■ RECORDS FOR THE TASK
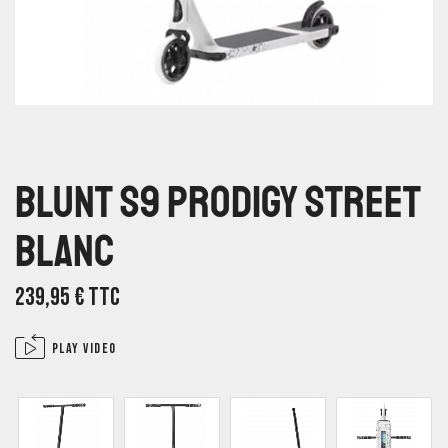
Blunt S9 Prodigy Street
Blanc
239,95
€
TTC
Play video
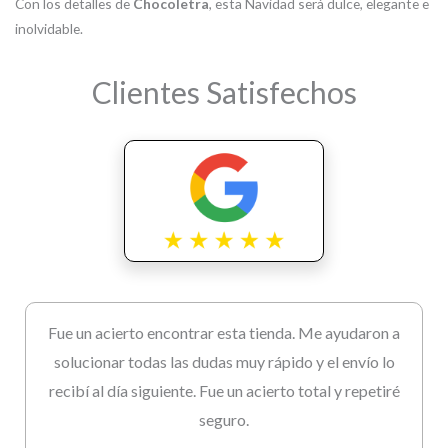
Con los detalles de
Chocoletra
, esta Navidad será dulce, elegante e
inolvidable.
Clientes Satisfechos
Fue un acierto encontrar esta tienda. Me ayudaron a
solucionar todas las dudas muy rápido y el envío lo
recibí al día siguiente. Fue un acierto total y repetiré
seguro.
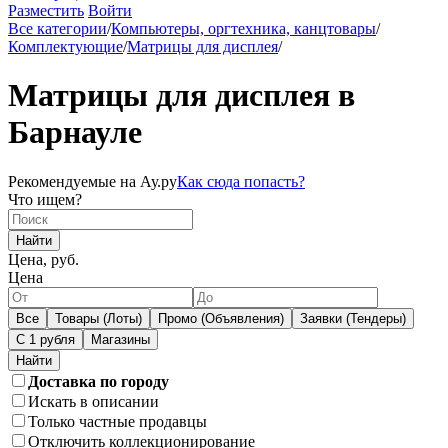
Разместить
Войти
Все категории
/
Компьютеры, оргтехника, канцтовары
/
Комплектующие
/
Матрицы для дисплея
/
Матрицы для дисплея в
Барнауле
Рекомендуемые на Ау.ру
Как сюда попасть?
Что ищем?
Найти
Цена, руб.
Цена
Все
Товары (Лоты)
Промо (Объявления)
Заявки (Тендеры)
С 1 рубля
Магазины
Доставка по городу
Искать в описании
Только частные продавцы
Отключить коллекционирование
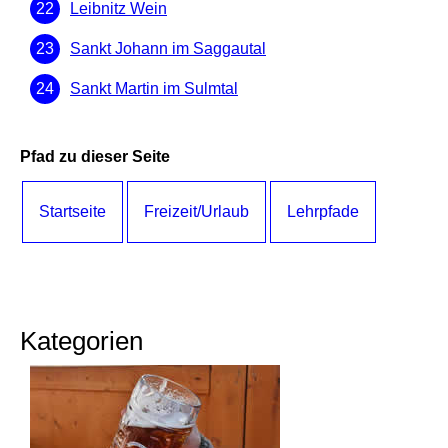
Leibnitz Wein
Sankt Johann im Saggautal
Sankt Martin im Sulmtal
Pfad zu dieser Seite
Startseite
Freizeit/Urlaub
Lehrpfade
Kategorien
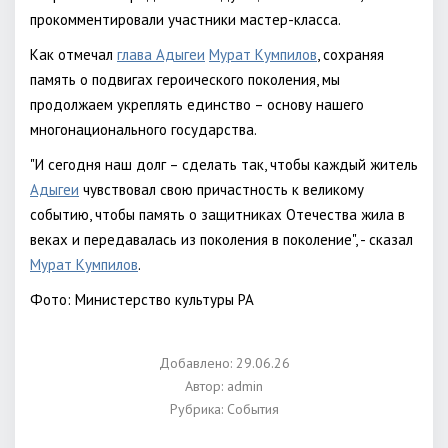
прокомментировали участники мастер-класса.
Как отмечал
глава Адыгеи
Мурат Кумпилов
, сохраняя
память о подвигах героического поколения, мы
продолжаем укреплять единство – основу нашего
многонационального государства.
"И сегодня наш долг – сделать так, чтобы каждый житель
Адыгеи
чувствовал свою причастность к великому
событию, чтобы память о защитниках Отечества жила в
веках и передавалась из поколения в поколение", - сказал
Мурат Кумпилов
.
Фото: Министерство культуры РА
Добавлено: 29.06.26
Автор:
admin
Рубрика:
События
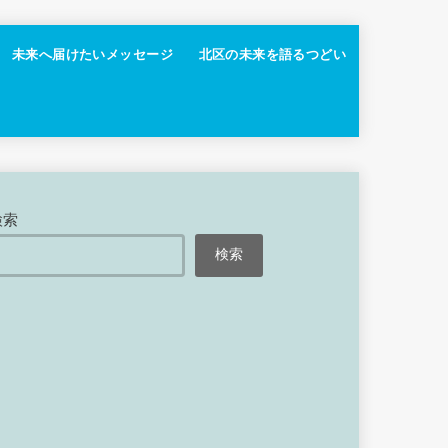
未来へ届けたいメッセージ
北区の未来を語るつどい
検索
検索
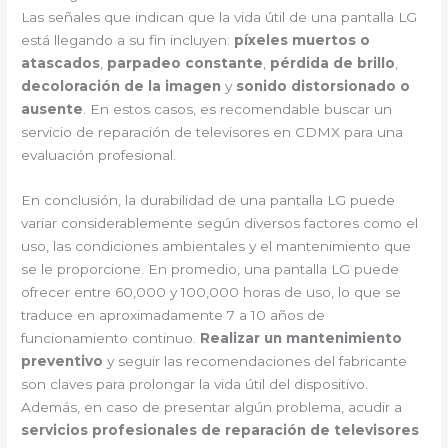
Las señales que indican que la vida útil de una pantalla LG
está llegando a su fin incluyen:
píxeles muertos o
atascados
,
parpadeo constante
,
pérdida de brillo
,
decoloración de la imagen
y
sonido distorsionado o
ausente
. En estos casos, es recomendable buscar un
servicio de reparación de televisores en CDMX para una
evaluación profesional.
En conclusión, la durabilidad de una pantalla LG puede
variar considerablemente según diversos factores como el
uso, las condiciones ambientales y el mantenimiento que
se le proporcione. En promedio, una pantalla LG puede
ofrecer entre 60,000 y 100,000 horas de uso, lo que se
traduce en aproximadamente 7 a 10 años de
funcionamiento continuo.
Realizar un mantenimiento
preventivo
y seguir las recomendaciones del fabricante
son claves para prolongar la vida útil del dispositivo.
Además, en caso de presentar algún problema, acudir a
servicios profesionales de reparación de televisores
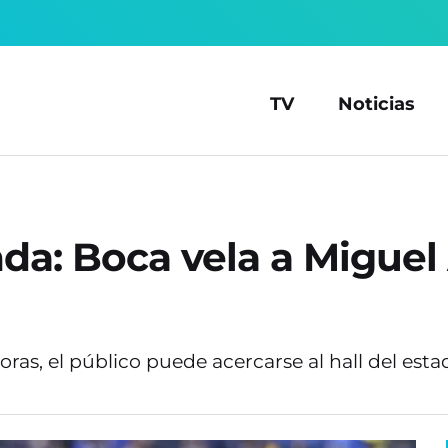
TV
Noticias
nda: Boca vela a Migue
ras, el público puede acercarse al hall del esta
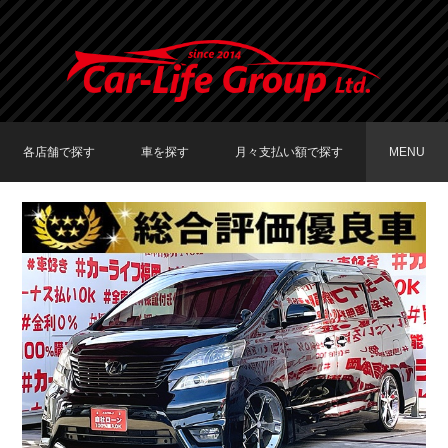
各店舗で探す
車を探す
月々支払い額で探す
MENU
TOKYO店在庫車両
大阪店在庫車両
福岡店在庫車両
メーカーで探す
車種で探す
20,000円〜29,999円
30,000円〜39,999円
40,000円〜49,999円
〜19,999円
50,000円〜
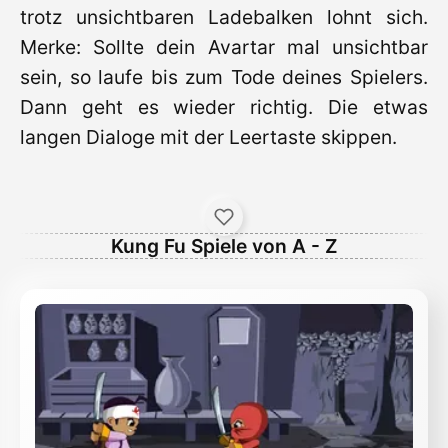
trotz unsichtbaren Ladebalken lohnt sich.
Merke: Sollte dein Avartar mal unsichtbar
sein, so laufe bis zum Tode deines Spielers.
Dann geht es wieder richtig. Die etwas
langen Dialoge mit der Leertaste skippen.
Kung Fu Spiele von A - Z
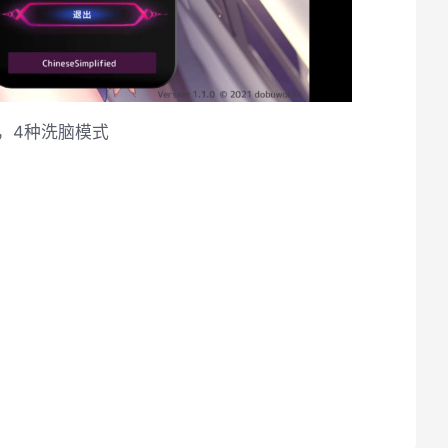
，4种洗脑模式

* * *

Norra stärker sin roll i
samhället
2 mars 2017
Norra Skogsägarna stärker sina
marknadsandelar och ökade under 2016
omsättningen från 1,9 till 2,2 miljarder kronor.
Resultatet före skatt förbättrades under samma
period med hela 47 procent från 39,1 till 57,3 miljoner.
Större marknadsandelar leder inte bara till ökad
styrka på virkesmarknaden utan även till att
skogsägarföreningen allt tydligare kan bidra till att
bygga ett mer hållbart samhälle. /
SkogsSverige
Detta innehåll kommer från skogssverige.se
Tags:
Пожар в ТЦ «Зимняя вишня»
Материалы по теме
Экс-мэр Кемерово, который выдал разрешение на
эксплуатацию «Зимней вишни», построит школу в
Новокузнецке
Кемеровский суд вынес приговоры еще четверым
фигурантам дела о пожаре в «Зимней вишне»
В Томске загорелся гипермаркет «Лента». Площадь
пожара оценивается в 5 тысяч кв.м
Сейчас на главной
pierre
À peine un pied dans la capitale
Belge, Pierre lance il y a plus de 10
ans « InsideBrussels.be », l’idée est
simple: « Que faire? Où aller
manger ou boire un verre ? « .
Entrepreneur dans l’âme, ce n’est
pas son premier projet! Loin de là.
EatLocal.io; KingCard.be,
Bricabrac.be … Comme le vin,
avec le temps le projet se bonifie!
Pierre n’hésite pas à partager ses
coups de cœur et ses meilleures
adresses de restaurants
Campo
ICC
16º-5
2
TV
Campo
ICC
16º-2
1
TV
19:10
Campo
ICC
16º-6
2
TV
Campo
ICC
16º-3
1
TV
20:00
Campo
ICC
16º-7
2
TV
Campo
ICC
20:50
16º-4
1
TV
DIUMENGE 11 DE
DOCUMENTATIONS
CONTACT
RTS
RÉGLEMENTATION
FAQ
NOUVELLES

■ YOUR GOAL
Please switch "pantalla" to "televisión" everywhere in the material from the line with "Las señales que" up to and including the line with "y seguir las recomendaciones del fabricante". Return only those lines, with nothing else changed.

■ YOUR RESPONSE
Las señales que indican que la vida útil de una televisión LG
está llegando a su fin incluyen:
píxeles muertos o
atascados
,
parpadeo constante
,
pérdida de brillo
,
decoloración de la imagen
y
sonido distorsionado o
ausente
. En estos casos, es recomendable buscar un
servicio de reparación de televisores en CDMX para una
evaluación profesional.
En conclusión, la durabilidad de una televisión LG puede
variar considerablemente según diversos factores como el
uso, las condiciones ambientales y el mantenimiento que
se le proporcione. En promedio, una televisión LG puede
ofrecer entre 60,000 y 100,000 horas de uso, lo que se
traduce en aproximadamente 7 a 10 años de
funcionamiento continuo.
Realizar un mantenimiento
preventivo
y seguir las recomendaciones del fabricante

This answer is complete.